Attention, Costa-Gavras est de retour en grande forme ! Photo impeccable, soignée, réalisation sans temps morts… Revoilà le Costa de Z ou de La main droite du diable, avec quelques longueurs en moins ! La qualité de la prise de vues, les jeux de lumière, du très beau boulot.

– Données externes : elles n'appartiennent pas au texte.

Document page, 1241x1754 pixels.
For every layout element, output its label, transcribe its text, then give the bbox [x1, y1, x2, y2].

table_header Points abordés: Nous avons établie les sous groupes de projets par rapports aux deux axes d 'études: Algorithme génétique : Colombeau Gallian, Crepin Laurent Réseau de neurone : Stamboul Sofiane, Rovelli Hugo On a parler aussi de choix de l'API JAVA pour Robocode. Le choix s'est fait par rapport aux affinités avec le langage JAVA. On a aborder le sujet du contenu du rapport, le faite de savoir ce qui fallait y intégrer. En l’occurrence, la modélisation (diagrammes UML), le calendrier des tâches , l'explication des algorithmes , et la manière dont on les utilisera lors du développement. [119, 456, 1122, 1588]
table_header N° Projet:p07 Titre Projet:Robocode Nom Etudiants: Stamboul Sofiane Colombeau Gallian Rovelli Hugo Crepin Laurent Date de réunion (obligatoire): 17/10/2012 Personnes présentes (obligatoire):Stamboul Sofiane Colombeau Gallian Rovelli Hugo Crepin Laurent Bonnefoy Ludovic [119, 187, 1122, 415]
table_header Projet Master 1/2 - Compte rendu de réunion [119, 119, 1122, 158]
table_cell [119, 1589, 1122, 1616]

Et le film, me direz-vous ? Et bien…

On pourra lui reprocher de ne pas faire dans la dentelle, les idées étant parfois assénées avec une clarté et une simplicité rares ; mais cela reste efficace, et certains petits coups de griffe passent en toute discrétion, comme les douze mille pubs (sans marques) qui vous assaillent, à l’image de ce que les vendeurs nous imposent dans la vie quotidienne. L’histoire centrale est assez originale pour attirer (un cadre supérieur au chômage convoitant un nouveau poste décide d’éliminer physiquement les cinq candidats qu’il estime meilleurs que lui) et José Garcia campe superbement ce meurtrier ordinaire. Vraiment, un excellent film à tous points de vue, et qui n’arrive pas à se contenter de rendre le cerveau disponible.

PS : Gavras a bien un prénom, Konstantinos, dont Costa est un diminutif.